Perjalanannya berlanjut lagi ke Ginza dan menikmati ramen di Shinbusakiya, Shibuya. “Malamnya baru party di club, ketemu artis-artis Jepang, desainer. Kehidupan malam di Tokyo memang menyenangkan, seru!” tutur Kiki.
Esok harinya, di daerah Yoyogi Park Kiki menemukan Meiji Shrine, tempat doa yang juga masih terletak di Harajuku. “Di dalam kamu bisa membeli potongan kayu seharga 50 ribuan untuk menulis harapanmu, lalu potongan kayu itu ditaruh di sekitar pohon yang memang khusus untuk meletakkan ribuan harapan orang dalam berbagai bahasa, jangan lupa memutari pohon 7 kali,” Kiki menjelaskan.
Mau makan dorayaki? Bisa kamu temukan di daerah Nakano. “Bagus nih tempatnya, makanan lebih murah dan banyak tempat belanja souvenir. Aku sempat beli green tea.” Di Nakano ini Kiki juga mampir ke Broadway Building, pusat penjualan mainan karakter khas Jepang. Dan di sekitar Brodway Building, mainan murah banyak dijual bebas.
Dari Nakano Kiki berjalan ke pusat fashion second hand di Koenji, “Beberapa jam sebelum pulang aku baru tahu ada daerah elite, antara Shibuya dan Daekanyama. Tempatnya bagus banget dan daerahnya nggak rame. Tempat tinggal orang-orang Jepang elite. Ada butik-butik dan restoran mahal, juga taman keren. Jalan sekitar sepuluh menit dari apartemen.”
Tiap perjalanan pasti meninggalkan cerita yang nggak terlupakan, begitu juga dengan Kiki. Ada satu pengalaman lucu sekaligus menakutkan baginya, dan itu terjadi ketika Kiki di club. Karena foto sana-sini, Kiki kena semprot orang Jepang yang nggak terima foto dirinya diambil tanpa izin. “Waktu motret-motret party untuk blogku, dia nyamperin dan ngomel. Mabuk kayaknya. Terus aku kaburlah. Eh, dia nyamperin lagi, minta difoto sama temannya! Setelah itu dia juga minta maaf karena udah ngomel-ngomel. Jelas aja takut awalnya, badannya gede, sih!” kenang Kiki sambil tertawa.

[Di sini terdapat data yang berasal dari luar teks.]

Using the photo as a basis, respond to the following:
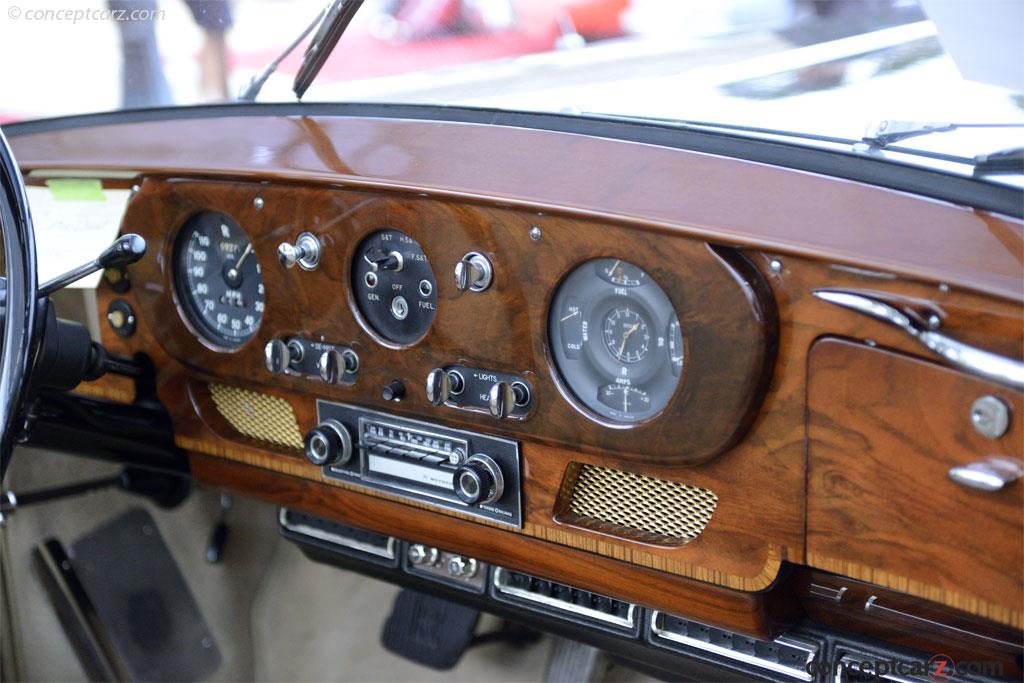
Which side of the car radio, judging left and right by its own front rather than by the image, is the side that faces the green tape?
right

Lalu, cerita seru lainnya berhubungan dengan kenekatannya berjalan-jalan tanpa tahu arah dan tujuan. “Saat kesasar malah banyak menemukan tempat oke. Tapi, pesanku, kalau nggak lancar bahasa Jepang jangan sok ngomong pakai bahasa Jepang ke penduduk sekitar, karena mereka akan menjawabnya panjang-lebar! Kalau cari arah atau tempat lebih baik mengandalkan peta. Nggak perlu takut hilang sih, tanya saja ke toko-toko yang agak modern, kadang mereka sudah menyiapkan peta. Mungkin biasa ditanya turis, he-he.”
Satu lagi cerita serunya selama di Tokyo yang justru jadi pengetahuan baru bagi Kiki. Ternyata, di Jepang turis mendapat perlakuan sangat spesial. “Ceritanya, waktu makan di restoran dan tiba-tiba disodorin appetizer seperti salad, kukira gratis, karena memang di beberapa tempat gratis. Aku makan saja. Saat bayar kita kaget karena appetizer itu dimasukkan nota, padahal kita kan nggak merasa pesan. Aku sih, mungkin kalau sendiri bakal bayar walau terpaksa. Tapi, teman aku yang dari Perancis protes dan menolak membayarnya. Akhirnya boleh sih, nggak bayar. Ada restoran yang begitu rupanya, istilahnya bayar duduk. Harganya lebih mahal dari makanan yang kita pesan, sebel banget, kan. Tapi benar lho, kalau turis nggak ngerti terus terjadi kesalahan seperti itu, biasanya kita dibela,” Kiki mengakhiri ceritanya.